[Record extracts]

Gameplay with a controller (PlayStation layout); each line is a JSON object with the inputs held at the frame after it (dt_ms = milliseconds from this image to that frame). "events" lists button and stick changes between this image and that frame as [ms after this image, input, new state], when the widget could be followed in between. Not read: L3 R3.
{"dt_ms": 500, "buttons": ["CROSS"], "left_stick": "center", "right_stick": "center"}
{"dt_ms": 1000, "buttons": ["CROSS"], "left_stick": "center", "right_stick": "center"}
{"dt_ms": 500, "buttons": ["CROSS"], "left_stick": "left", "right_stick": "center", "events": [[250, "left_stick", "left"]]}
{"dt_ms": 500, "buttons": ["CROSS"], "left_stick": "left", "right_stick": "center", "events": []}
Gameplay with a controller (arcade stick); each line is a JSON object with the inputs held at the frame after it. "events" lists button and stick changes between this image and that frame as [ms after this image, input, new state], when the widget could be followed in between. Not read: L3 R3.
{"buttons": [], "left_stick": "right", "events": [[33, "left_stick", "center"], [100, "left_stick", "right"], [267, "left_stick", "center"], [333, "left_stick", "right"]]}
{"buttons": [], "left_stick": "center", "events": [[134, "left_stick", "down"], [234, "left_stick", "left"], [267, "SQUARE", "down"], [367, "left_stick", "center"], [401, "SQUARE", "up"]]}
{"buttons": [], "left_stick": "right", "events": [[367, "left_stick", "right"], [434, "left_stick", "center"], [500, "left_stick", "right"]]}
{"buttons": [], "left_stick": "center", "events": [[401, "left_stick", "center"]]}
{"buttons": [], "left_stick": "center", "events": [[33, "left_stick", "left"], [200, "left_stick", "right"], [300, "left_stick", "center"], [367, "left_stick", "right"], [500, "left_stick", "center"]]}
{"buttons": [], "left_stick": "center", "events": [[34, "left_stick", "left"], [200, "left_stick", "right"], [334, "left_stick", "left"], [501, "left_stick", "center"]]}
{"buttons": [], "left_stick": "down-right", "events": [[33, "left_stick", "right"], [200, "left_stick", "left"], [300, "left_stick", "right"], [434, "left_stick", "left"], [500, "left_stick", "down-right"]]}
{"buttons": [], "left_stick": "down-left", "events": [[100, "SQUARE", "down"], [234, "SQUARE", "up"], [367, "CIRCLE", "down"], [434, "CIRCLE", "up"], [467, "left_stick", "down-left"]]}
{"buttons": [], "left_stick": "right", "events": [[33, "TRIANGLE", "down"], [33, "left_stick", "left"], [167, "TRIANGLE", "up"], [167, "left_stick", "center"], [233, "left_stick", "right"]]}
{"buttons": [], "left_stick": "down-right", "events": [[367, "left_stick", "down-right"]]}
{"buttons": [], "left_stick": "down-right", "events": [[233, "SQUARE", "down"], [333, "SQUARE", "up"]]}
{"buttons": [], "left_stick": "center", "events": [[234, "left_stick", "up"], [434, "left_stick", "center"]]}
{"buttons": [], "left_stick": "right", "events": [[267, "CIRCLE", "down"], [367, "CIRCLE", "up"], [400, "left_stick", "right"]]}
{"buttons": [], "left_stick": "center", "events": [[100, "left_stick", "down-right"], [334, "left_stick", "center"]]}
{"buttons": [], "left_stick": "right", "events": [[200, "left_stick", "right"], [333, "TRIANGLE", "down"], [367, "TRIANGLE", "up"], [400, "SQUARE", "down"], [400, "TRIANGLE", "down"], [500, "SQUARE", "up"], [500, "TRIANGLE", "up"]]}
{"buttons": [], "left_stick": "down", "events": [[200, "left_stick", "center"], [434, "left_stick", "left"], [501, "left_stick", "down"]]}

[/Record extracts]

Task to carry out:
Where does the word "CIRCLE" appear in the records? Copy every line that holds it.

Solution to this problem:
{"buttons": [], "left_stick": "down-left", "events": [[100, "SQUARE", "down"], [234, "SQUARE", "up"], [367, "CIRCLE", "down"], [434, "CIRCLE", "up"], [467, "left_stick", "down-left"]]}
{"buttons": [], "left_stick": "right", "events": [[267, "CIRCLE", "down"], [367, "CIRCLE", "up"], [400, "left_stick", "right"]]}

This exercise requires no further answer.